Evaluating $\int{x^2\over{\sqrt{2x-x^2}}}dx=$ using trig substitution: $(x-1)=\sin\theta$
$\int{x^2\over{\sqrt{2x-x^2}}}dx=I$
$I= \int{{\left(\sin\theta-1\right)^2}\over{\cos\theta}}{\cos\theta d\theta}=$ $\int{{(\sin\theta-1)^2} d\theta}$
$\implies I={\int({\sin^2\theta-2\sin\theta+1 )d\theta}}$
$\implies I={\frac 12}{\int1-\cos2\theta d\theta-\int2\sin\theta d\theta+\int1 d\theta}$
$\implies I={\frac 32\theta}-{\frac 14 \sin2\theta}+{2\cos\theta}+C$
Now,
${\theta=\sin^{-1}(x-1)}$, ${\sin\theta=(x-1)}$ and ${\cos\theta={\sqrt{(2x-x^2)}}}$
We get:
$I={\frac 32\theta}-{\frac 14 \sin2\theta}+{2\cos\theta}+C=$ ${\frac 32 \sin^{-1}(x-1)}-{\frac 12 \sin\theta \cos\theta}+{2\cos\theta}+C$
$\implies I={\frac 32 \sin^{-1}(x-1)}-{\frac 12 (x-1){\sqrt{(2x-x^2)}}}+{2{\sqrt{(2x-x^2)}}}+C$
My answer doesn't add up to the answer written in my textbook.

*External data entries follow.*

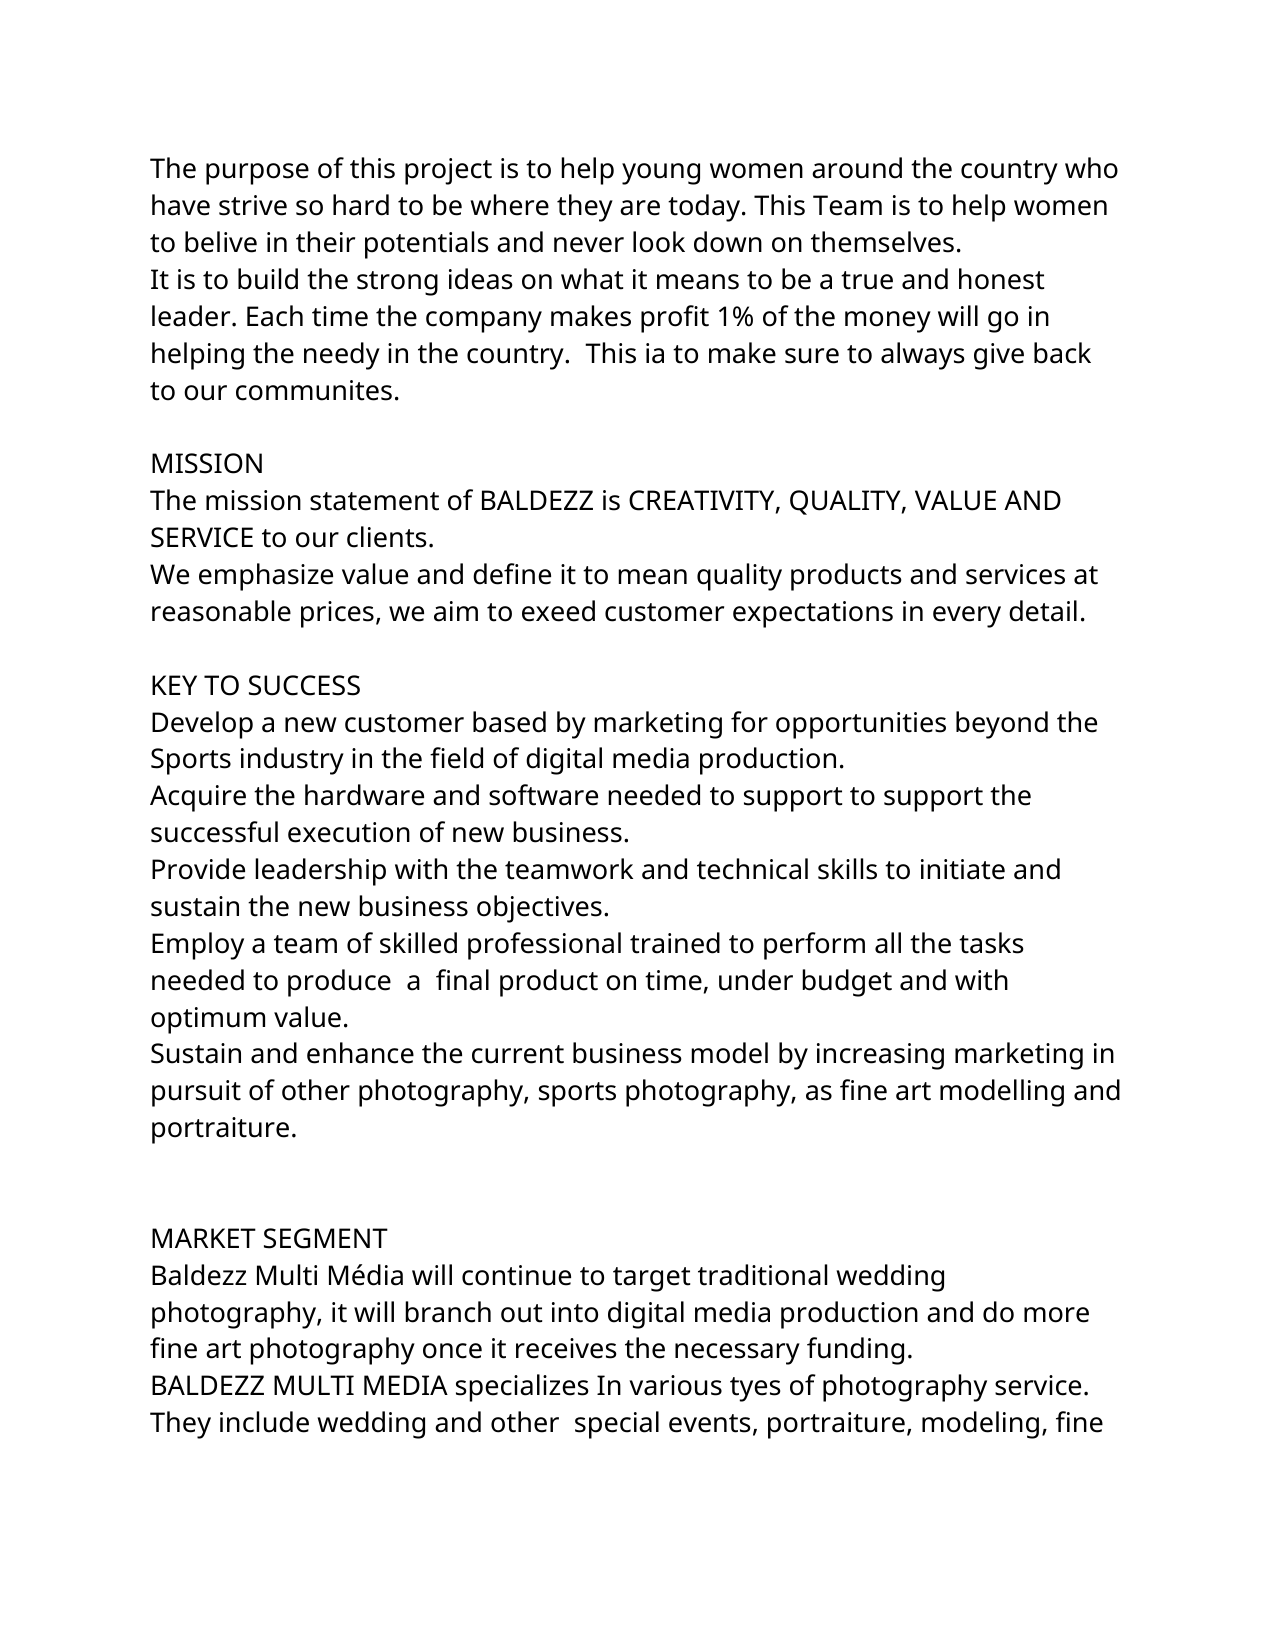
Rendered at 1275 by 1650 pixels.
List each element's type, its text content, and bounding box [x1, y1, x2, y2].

text Employ a team of skilled professional trained to perform all the tasks needed to produce a final product on time, under budget and with optimum value. [150, 924, 1125, 1035]
text Develop a new customer based by marketing for opportunities beyond the Sports industry in the field of digital media production. [150, 703, 1125, 777]
text It is to build the strong ideas on what it means to be a true and honest leader. Each time the company makes profit 1% of the money will go in helping the needy in the country. This ia to make sure to always give back to our communites. [150, 261, 1125, 408]
text The purpose of this project is to help young women around the country who have strive so hard to be where they are today. This Team is to help women to belive in their potentials and never look down on themselves. [150, 150, 1125, 261]
text Acquire the hardware and software needed to support to support the successful execution of new business. [150, 777, 1125, 851]
text MISSION [150, 445, 1125, 482]
text Provide leadership with the teamwork and technical skills to initiate and sustain the new business objectives. [150, 851, 1125, 924]
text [150, 1367, 1125, 1441]
text MARKET SEGMENT [150, 1219, 1125, 1256]
text Sustain and enhance the current business model by increasing marketing in pursuit of other photography, sports photography, as fine art modelling and portraiture. [150, 1035, 1125, 1146]
text KEY TO SUCCESS [150, 666, 1125, 703]
text The mission statement of BALDEZZ is CREATIVITY, QUALITY, VALUE AND SERVICE to our clients. [150, 482, 1125, 556]
text We emphasize value and define it to mean quality products and services at reasonable prices, we aim to exeed customer expectations in every detail. [150, 556, 1125, 629]
text Baldezz Multi Média will continue to target traditional wedding photography, it will branch out into digital media production and do more fine art photography once it receives the necessary funding. [150, 1256, 1125, 1367]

${\frac 32 \sin^{-1}(x-1)}-{\frac 12 (x-1){\sqrt{(2x-x^2)}}}-{2{\sqrt{(2x-x^2)}}}+C$
Could someone explain how do we get the negative ${-2{\sqrt{(2x-x^2)}}}$ ?
There is an error in the third line, it's $I = \int (\sin \theta + 1)^2$ instead of $\int (\sin \theta -1)^2$.
You probably substituted $x = \sin \theta -1$ instead of $x=\sin\theta +1$ in the numerator.